I'm a beginner of c and I'm not sure if I do it correctly.
char new_str[2000];
void ini(char a[]){
for (int i=0;i<2000;i++) {
a[i] = new_str[i];
}
}
int main(void)
{
char buf[2000];
ini(buf);//initialize buf
}
If I'm correct in this case, What if I change buf[2000] to buf[1000] or other number?
Thanks in advance.
if you want to find the size of the character array, you can use
sizeof(buf)/sizeof(buf[0])
Pass this value as the second argument to the ini() function.
So the code should be:
void ini(char a[], size_t size)
{
for (int i=0; i<size; i++)
{
a[i] = 0;
}
}
int main(void)
{
char buf[2000];
ini(buf, (sizeof(buf)/sizeof(buf[0]))); //initialize buf
}
This code will initialize the array to 0, irrespective of the array size.
So if you want to init all the value to 0 you can directly initialize it:
char buf[2000] = {0};
you can't do it directly in your init function.
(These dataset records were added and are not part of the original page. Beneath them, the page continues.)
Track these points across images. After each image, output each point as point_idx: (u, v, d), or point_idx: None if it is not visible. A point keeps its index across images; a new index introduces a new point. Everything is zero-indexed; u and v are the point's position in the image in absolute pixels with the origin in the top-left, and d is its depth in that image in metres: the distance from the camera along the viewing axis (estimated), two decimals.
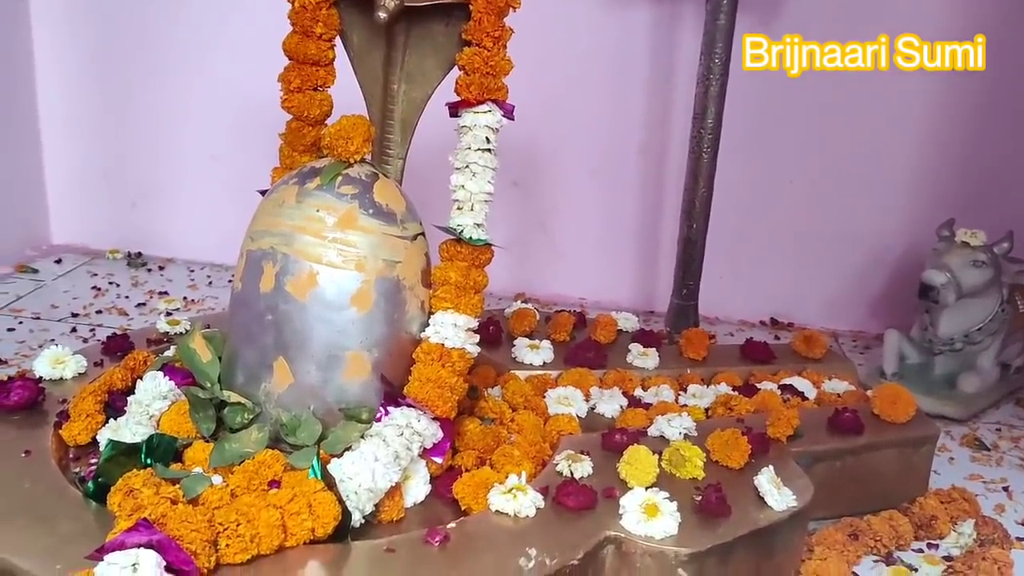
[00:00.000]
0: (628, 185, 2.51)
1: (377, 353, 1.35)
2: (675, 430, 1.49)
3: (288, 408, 1.33)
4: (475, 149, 1.41)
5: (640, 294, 2.57)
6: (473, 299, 1.40)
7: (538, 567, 1.16)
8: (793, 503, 1.35)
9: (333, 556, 1.14)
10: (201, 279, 2.57)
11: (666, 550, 1.23)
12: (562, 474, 1.36)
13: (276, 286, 1.32)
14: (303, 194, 1.34)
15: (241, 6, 2.48)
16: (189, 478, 1.21)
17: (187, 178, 2.66)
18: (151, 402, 1.36)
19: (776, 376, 1.82)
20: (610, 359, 1.82)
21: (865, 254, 2.51)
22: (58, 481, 1.26)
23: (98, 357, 1.62)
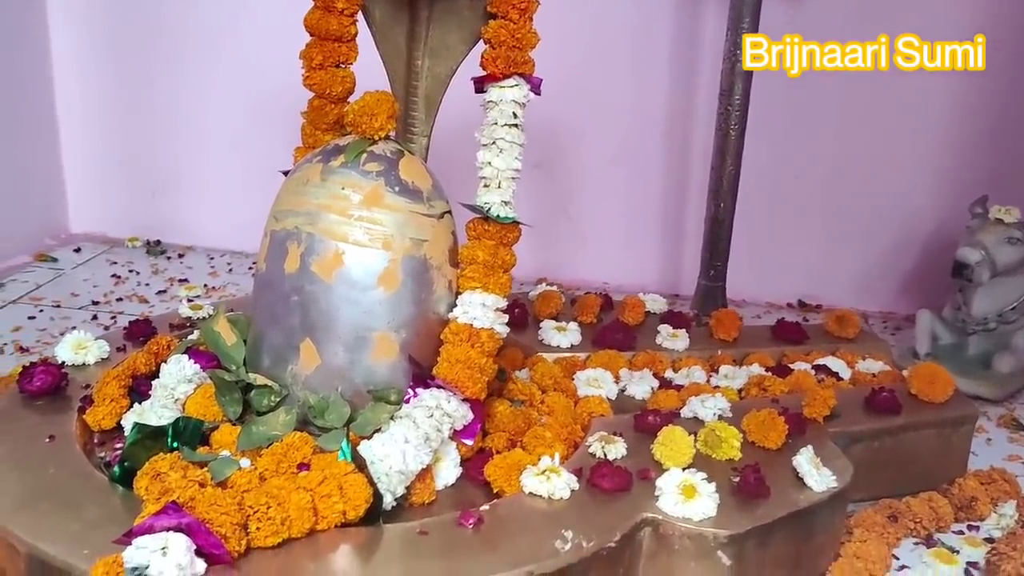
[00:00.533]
0: (652, 167, 2.48)
1: (405, 334, 1.32)
2: (709, 411, 1.45)
3: (315, 390, 1.31)
4: (502, 125, 1.37)
5: (665, 278, 2.54)
6: (501, 278, 1.37)
7: (575, 549, 1.13)
8: (833, 484, 1.32)
9: (365, 539, 1.12)
10: (221, 266, 2.55)
11: (705, 532, 1.20)
12: (595, 456, 1.33)
13: (301, 266, 1.30)
14: (328, 172, 1.31)
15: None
16: (217, 461, 1.19)
17: (206, 165, 2.64)
18: (176, 385, 1.34)
19: (809, 356, 1.78)
20: (639, 341, 1.79)
21: (894, 233, 2.47)
22: (83, 466, 1.23)
23: (120, 342, 1.60)
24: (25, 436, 1.29)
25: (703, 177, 2.44)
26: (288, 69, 2.40)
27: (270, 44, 2.43)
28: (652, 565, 1.23)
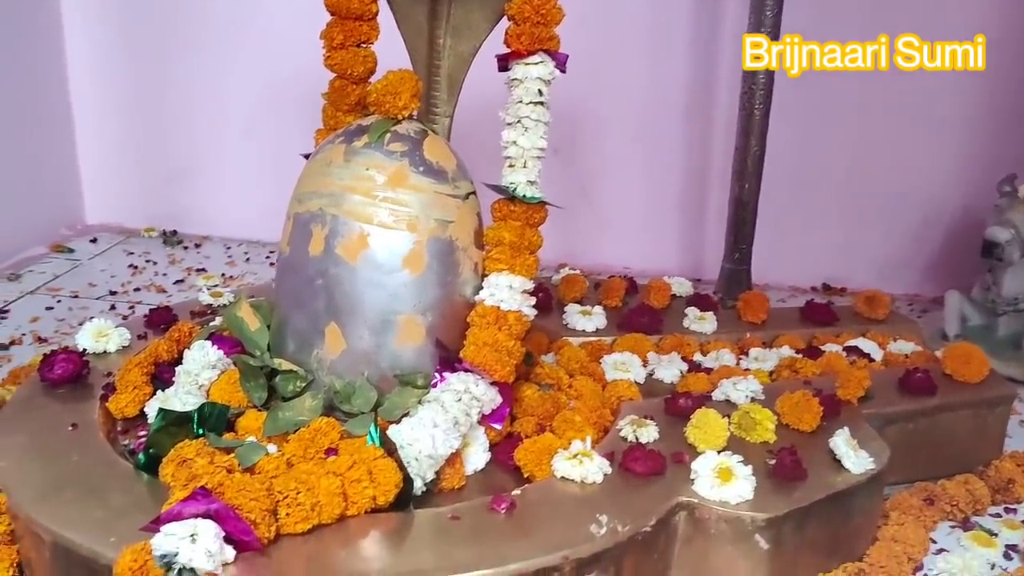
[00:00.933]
0: (672, 149, 2.44)
1: (431, 317, 1.29)
2: (741, 393, 1.43)
3: (341, 375, 1.28)
4: (527, 103, 1.34)
5: (686, 261, 2.50)
6: (528, 260, 1.35)
7: (610, 534, 1.10)
8: (871, 466, 1.29)
9: (396, 525, 1.10)
10: (238, 255, 2.53)
11: (742, 515, 1.18)
12: (627, 439, 1.31)
13: (326, 249, 1.27)
14: (351, 153, 1.29)
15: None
16: (244, 447, 1.16)
17: (222, 154, 2.62)
18: (200, 372, 1.32)
19: (839, 338, 1.75)
20: (665, 324, 1.76)
21: (919, 215, 2.43)
22: (107, 454, 1.22)
23: (141, 330, 1.58)
24: (47, 424, 1.28)
25: (724, 159, 2.41)
26: (303, 55, 2.37)
27: (285, 31, 2.42)
28: (687, 549, 1.20)
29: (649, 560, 1.17)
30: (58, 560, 1.07)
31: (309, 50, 2.31)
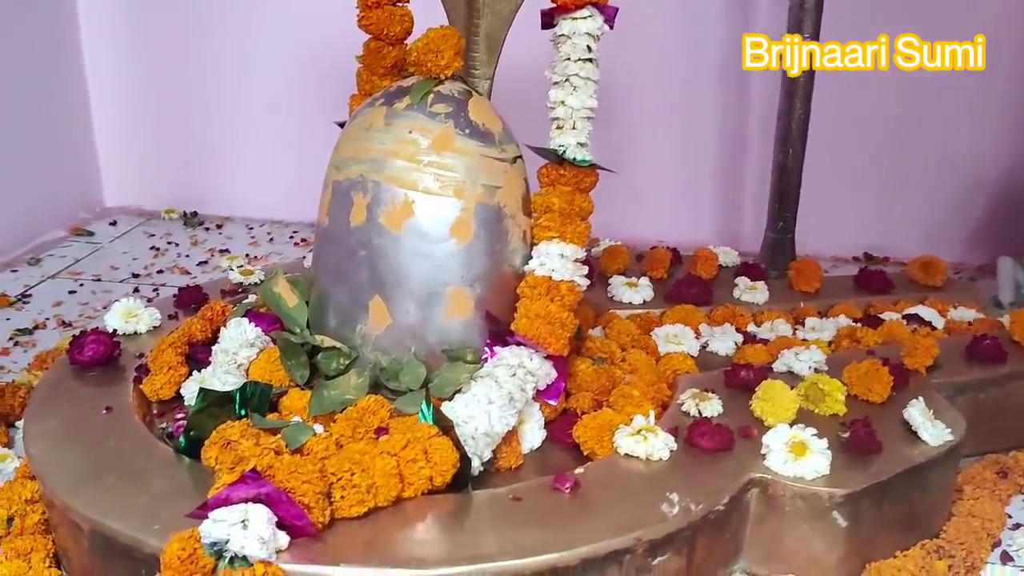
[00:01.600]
0: (707, 117, 2.36)
1: (479, 288, 1.23)
2: (804, 364, 1.36)
3: (387, 351, 1.22)
4: (575, 60, 1.27)
5: (723, 233, 2.41)
6: (579, 226, 1.27)
7: (683, 513, 1.04)
8: (949, 437, 1.22)
9: (455, 507, 1.03)
10: (262, 236, 2.47)
11: (819, 491, 1.11)
12: (689, 414, 1.24)
13: (368, 218, 1.20)
14: (392, 115, 1.22)
15: None
16: (290, 428, 1.10)
17: (243, 132, 2.54)
18: (238, 350, 1.25)
19: (897, 306, 1.68)
20: (715, 295, 1.68)
21: (963, 180, 2.34)
22: (144, 437, 1.15)
23: (171, 310, 1.52)
24: (80, 409, 1.22)
25: (761, 125, 2.33)
26: (327, 28, 2.30)
27: (308, 2, 2.35)
28: (760, 529, 1.14)
29: (721, 541, 1.10)
30: (98, 549, 1.01)
31: (333, 22, 2.24)
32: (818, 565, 1.14)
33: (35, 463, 1.11)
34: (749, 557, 1.15)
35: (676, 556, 1.04)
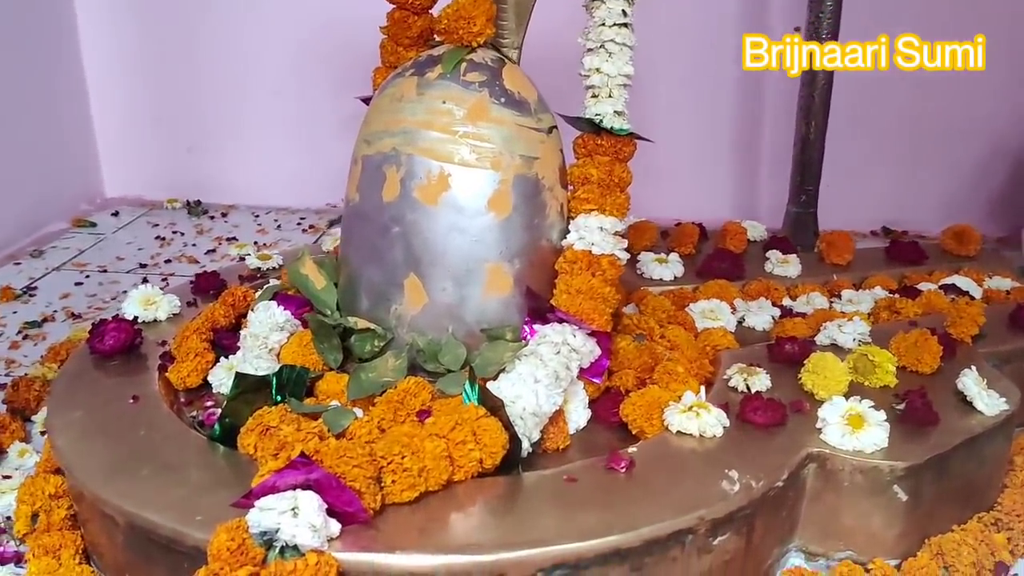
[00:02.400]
0: (722, 89, 2.32)
1: (518, 264, 1.18)
2: (848, 336, 1.32)
3: (423, 332, 1.17)
4: (610, 25, 1.22)
5: (741, 208, 2.37)
6: (619, 198, 1.23)
7: (744, 490, 1.00)
8: (1004, 406, 1.18)
9: (508, 489, 0.99)
10: (268, 223, 2.41)
11: (880, 464, 1.07)
12: (737, 389, 1.20)
13: (402, 193, 1.15)
14: (424, 85, 1.17)
15: None
16: (330, 412, 1.05)
17: (246, 118, 2.49)
18: (268, 334, 1.21)
19: (932, 277, 1.64)
20: (747, 269, 1.64)
21: (981, 152, 2.31)
22: (175, 426, 1.11)
23: (190, 297, 1.47)
24: (105, 399, 1.17)
25: (777, 97, 2.29)
26: (331, 9, 2.25)
27: None
28: (816, 506, 1.10)
29: (777, 519, 1.06)
30: (134, 543, 0.96)
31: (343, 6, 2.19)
32: (876, 541, 1.10)
33: (62, 455, 1.06)
34: (804, 535, 1.11)
35: (736, 535, 1.00)
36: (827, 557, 1.11)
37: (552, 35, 1.31)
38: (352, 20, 2.23)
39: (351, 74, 2.34)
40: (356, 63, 2.31)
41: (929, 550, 1.11)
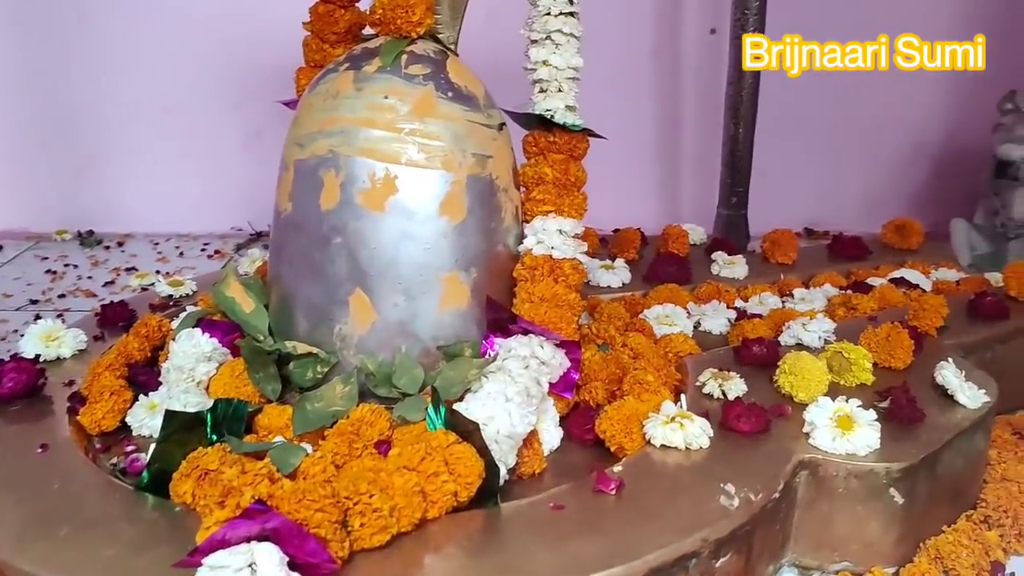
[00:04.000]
0: (642, 98, 2.27)
1: (475, 273, 1.08)
2: (814, 335, 1.26)
3: (373, 353, 1.06)
4: (556, 14, 1.14)
5: (662, 215, 2.33)
6: (576, 198, 1.15)
7: (745, 505, 0.91)
8: (985, 398, 1.14)
9: (488, 524, 0.88)
10: (170, 251, 2.24)
11: (875, 468, 1.01)
12: (712, 396, 1.12)
13: (342, 199, 1.04)
14: (362, 80, 1.06)
15: None
16: (276, 449, 0.93)
17: (137, 139, 2.30)
18: (195, 366, 1.07)
19: (879, 271, 1.61)
20: (694, 272, 1.58)
21: (905, 146, 2.33)
22: (94, 476, 0.96)
23: (96, 330, 1.31)
24: (9, 449, 1.01)
25: (698, 98, 2.26)
26: (231, 16, 2.11)
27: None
28: (809, 516, 1.03)
29: (771, 532, 0.99)
30: None
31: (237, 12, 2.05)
32: (872, 549, 1.03)
33: None
34: (797, 549, 1.04)
35: (736, 555, 0.92)
36: (822, 570, 1.04)
37: (475, 29, 1.21)
38: (249, 29, 2.11)
39: (251, 85, 2.21)
40: (256, 73, 2.18)
41: (927, 554, 1.05)
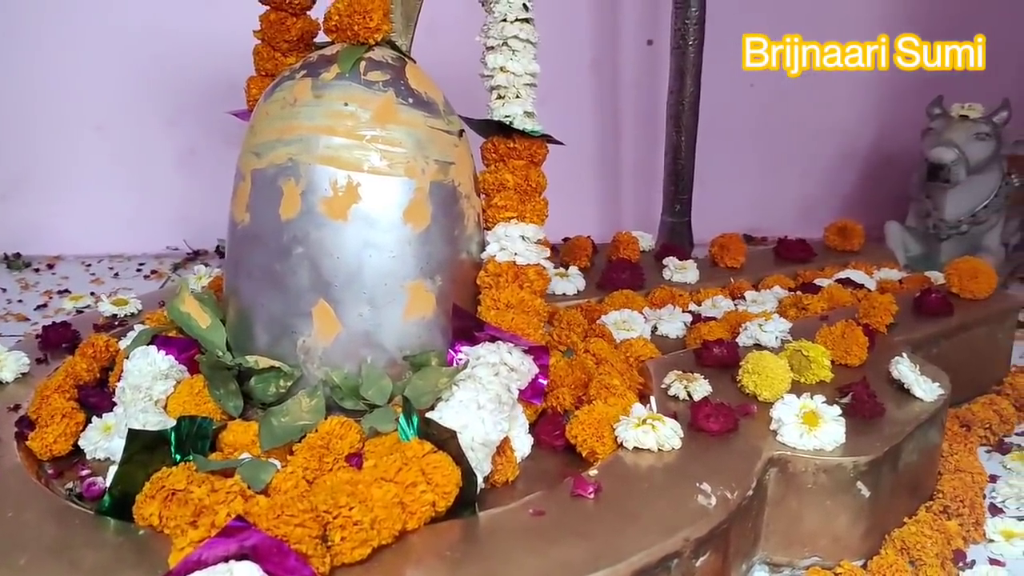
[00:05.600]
0: (581, 101, 2.28)
1: (440, 281, 1.06)
2: (770, 335, 1.28)
3: (337, 365, 1.03)
4: (512, 20, 1.13)
5: (604, 224, 2.34)
6: (538, 204, 1.14)
7: (722, 504, 0.92)
8: (940, 391, 1.17)
9: (468, 533, 0.86)
10: (103, 272, 2.17)
11: (843, 462, 1.02)
12: (679, 398, 1.12)
13: (303, 208, 1.02)
14: (321, 87, 1.04)
15: None
16: (245, 466, 0.90)
17: (67, 158, 2.23)
18: (151, 384, 1.03)
19: (824, 272, 1.65)
20: (647, 278, 1.59)
21: (836, 151, 2.39)
22: (51, 502, 0.91)
23: (38, 353, 1.26)
24: None
25: (637, 108, 2.28)
26: (165, 30, 2.06)
27: (142, 4, 2.09)
28: (778, 512, 1.04)
29: (744, 530, 0.99)
30: None
31: (170, 26, 2.00)
32: (841, 543, 1.05)
33: None
34: (767, 546, 1.05)
35: (715, 554, 0.92)
36: (792, 567, 1.05)
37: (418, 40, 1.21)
38: (183, 45, 2.06)
39: (186, 101, 2.16)
40: (191, 89, 2.13)
41: (893, 546, 1.06)
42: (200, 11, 2.05)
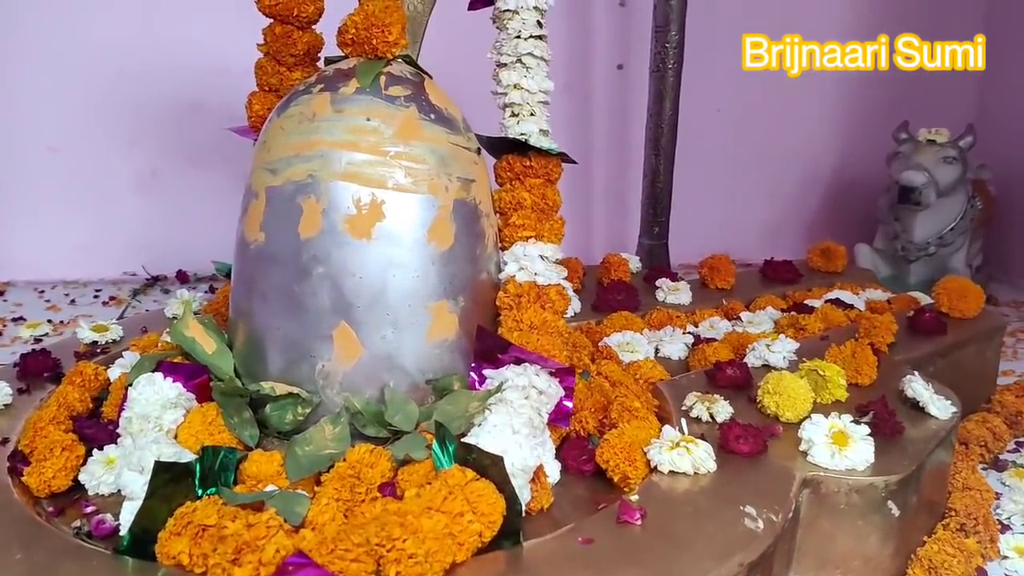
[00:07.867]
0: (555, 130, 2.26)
1: (463, 302, 1.03)
2: (778, 355, 1.27)
3: (358, 390, 0.99)
4: (526, 37, 1.12)
5: (577, 248, 2.32)
6: (555, 223, 1.12)
7: (769, 527, 0.89)
8: (953, 409, 1.17)
9: (520, 564, 0.82)
10: (58, 299, 2.07)
11: (875, 481, 1.01)
12: (702, 420, 1.10)
13: (325, 227, 0.97)
14: (341, 101, 1.00)
15: None
16: (278, 499, 0.84)
17: (19, 181, 2.13)
18: (161, 414, 0.96)
19: (812, 293, 1.66)
20: (641, 300, 1.57)
21: (800, 176, 2.43)
22: (59, 541, 0.85)
23: (18, 383, 1.18)
24: None
25: (608, 132, 2.28)
26: (125, 46, 1.98)
27: (100, 16, 2.01)
28: (810, 533, 1.02)
29: (781, 553, 0.97)
30: None
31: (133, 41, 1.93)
32: (872, 563, 1.03)
33: None
34: (799, 568, 1.03)
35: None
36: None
37: None
38: (144, 62, 1.99)
39: (146, 122, 2.08)
40: (151, 109, 2.06)
41: (920, 565, 1.05)
42: (163, 27, 1.99)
But if you change your function ini to
#include <string.h>
void ini(char *a, size_t size){
memset(a, 0, size);
}
You are using the concept of global variables here. They are initialized to 0, So you can use it like this.
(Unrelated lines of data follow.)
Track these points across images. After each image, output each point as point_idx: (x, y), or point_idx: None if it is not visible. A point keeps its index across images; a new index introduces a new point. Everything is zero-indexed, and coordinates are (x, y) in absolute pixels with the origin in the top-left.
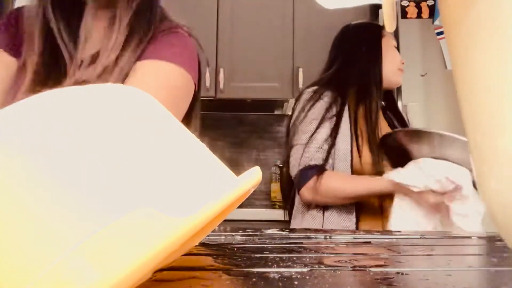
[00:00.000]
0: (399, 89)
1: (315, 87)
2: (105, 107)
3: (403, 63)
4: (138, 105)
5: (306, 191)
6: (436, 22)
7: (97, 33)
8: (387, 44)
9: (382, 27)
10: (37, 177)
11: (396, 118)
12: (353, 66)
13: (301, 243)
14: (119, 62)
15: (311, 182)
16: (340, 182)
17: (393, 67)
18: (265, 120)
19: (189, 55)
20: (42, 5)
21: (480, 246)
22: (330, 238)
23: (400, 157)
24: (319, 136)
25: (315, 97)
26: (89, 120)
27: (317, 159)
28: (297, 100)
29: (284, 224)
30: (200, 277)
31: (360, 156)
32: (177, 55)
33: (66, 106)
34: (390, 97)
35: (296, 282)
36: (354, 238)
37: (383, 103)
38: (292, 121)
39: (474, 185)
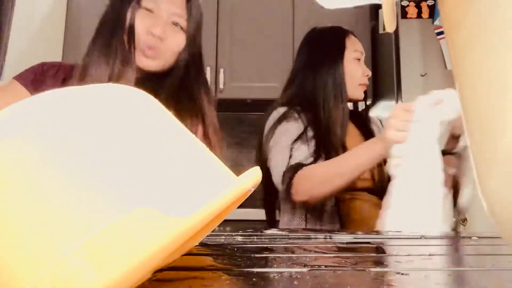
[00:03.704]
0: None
1: (284, 108)
2: (105, 107)
3: (367, 76)
4: (138, 105)
5: (294, 194)
6: (436, 22)
7: None
8: (348, 57)
9: (345, 35)
10: (36, 177)
11: (364, 131)
12: (314, 79)
13: (301, 243)
14: None
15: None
16: (320, 168)
17: (352, 82)
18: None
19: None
20: None
21: (480, 246)
22: (330, 238)
23: None
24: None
25: (286, 117)
26: (88, 120)
27: (300, 158)
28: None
29: None
30: (200, 277)
31: None
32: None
33: (66, 106)
34: (357, 111)
35: (296, 282)
36: (354, 238)
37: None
38: (264, 139)
39: None
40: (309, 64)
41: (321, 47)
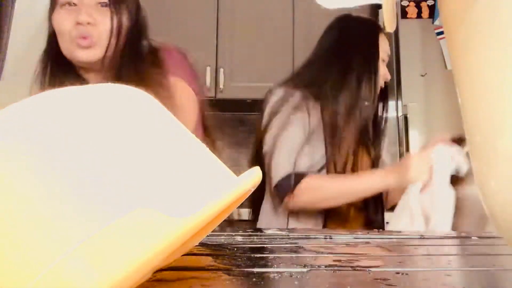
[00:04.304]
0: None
1: (301, 94)
2: (105, 107)
3: (386, 80)
4: (139, 105)
5: (295, 200)
6: (436, 22)
7: None
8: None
9: (379, 32)
10: (37, 177)
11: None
12: (343, 71)
13: (301, 243)
14: None
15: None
16: (331, 184)
17: None
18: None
19: None
20: None
21: (480, 246)
22: (330, 238)
23: None
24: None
25: (300, 108)
26: (89, 120)
27: (303, 166)
28: (268, 98)
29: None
30: (200, 277)
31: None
32: None
33: (67, 106)
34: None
35: (296, 282)
36: (354, 238)
37: None
38: (266, 123)
39: None
40: (336, 50)
41: (354, 38)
You are correct in this case except if you change buf[2000] to buf[1000] then you have to make some changes like this :
for (int i = 0 ; i < 1000; i++) {// change i<2000 to i<1000 otherwise you may get a segmentation fault error
a[i] = new_str[i];
}
And yes, while dealing with passing arrays to a function you have to pass its size as described in other answers .:)
NOTE-- You are not initializing array with the ini function , You are actually assigning values to the array buf, and this answer is according to that. If you want to initialize the array then other answers are according well enough , otherwise make one more change if you are mistaken with initialization to assignment .
Comment in your main i.e,
ini(buf);// assign buf
My answer is according to that , if that is what you want to do :)